**PROBLEM STATEMENT:**
Please put everything from the start of the material down to the line containing "locality: Fort Dodge.", both ends included, into a Markdown table with the columns No. and Entry. Leave out blank lines.

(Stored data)
● ● ● ● ●
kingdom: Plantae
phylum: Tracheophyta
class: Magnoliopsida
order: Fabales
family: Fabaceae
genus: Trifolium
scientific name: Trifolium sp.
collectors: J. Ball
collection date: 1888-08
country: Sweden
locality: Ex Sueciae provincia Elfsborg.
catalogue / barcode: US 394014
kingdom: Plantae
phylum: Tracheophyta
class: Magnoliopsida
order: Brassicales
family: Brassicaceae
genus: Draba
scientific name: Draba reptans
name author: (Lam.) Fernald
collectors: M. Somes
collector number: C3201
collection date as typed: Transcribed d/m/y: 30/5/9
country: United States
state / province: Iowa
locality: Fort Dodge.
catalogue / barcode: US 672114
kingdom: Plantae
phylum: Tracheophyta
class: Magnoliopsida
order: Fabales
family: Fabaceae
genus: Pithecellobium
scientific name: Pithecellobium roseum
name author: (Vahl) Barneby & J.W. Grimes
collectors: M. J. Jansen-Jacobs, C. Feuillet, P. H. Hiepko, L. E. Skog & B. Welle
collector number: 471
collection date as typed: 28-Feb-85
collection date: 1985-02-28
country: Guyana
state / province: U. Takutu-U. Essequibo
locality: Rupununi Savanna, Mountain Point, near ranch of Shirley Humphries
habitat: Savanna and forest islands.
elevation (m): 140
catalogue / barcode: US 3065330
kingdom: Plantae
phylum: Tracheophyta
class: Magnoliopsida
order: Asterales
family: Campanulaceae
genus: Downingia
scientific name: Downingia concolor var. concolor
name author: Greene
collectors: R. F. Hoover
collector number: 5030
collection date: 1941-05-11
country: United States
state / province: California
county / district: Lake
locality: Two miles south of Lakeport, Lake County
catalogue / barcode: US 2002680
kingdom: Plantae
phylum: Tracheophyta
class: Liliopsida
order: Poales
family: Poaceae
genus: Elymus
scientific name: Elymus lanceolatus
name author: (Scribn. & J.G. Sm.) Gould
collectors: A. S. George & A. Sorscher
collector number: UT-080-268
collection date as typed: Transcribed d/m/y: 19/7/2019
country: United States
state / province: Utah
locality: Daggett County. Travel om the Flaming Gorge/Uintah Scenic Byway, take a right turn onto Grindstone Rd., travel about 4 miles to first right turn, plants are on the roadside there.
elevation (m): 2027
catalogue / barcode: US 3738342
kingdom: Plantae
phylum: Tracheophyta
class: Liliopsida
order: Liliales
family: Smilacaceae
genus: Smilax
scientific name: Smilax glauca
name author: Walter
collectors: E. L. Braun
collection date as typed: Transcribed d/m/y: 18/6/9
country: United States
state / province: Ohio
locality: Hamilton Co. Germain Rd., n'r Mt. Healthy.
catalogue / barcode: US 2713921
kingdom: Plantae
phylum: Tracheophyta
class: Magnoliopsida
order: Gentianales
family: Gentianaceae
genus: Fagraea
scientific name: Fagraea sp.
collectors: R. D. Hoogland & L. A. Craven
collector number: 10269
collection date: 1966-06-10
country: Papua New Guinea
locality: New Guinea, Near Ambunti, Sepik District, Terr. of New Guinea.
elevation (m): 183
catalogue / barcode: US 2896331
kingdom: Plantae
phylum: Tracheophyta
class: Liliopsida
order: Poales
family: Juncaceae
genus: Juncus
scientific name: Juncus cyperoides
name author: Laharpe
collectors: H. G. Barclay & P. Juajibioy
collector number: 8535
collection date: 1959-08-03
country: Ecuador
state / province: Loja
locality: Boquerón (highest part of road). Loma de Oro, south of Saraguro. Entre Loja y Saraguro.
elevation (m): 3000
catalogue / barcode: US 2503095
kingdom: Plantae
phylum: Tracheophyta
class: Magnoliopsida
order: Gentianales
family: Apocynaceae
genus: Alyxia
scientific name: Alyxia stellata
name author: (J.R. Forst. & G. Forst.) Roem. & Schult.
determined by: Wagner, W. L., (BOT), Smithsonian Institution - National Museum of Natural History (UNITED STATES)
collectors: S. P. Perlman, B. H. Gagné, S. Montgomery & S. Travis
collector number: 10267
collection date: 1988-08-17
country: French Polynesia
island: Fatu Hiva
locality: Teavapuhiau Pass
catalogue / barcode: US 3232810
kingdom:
● ● ● ● ●
**ANSWER TO THE EXERCISE:**
| No. | Entry |
|---|---|
| 1 | kingdom: Plantae |
| 2 | phylum: Tracheophyta |
| 3 | class: Magnoliopsida |
| 4 | order: Fabales |
| 5 | family: Fabaceae |
| 6 | genus: Trifolium |
| 7 | scientific name: Trifolium sp. |
| 8 | collectors: J. Ball |
| 9 | collection date: 1888-08 |
| 10 | country: Sweden |
| 11 | locality: Ex Sueciae provincia Elfsborg. |
| 12 | catalogue / barcode: US 394014 |
| 13 | kingdom: Plantae |
| 14 | phylum: Tracheophyta |
| 15 | class: Magnoliopsida |
| 16 | order: Brassicales |
| 17 | family: Brassicaceae |
| 18 | genus: Draba |
| 19 | scientific name: Draba reptans |
| 20 | name author: (Lam.) Fernald |
| 21 | collectors: M. Somes |
| 22 | collector number: C3201 |
| 23 | collection date as typed: Transcribed d/m/y: 30/5/9 |
| 24 | country: United States |
| 25 | state / province: Iowa |
| 26 | locality: Fort Dodge. |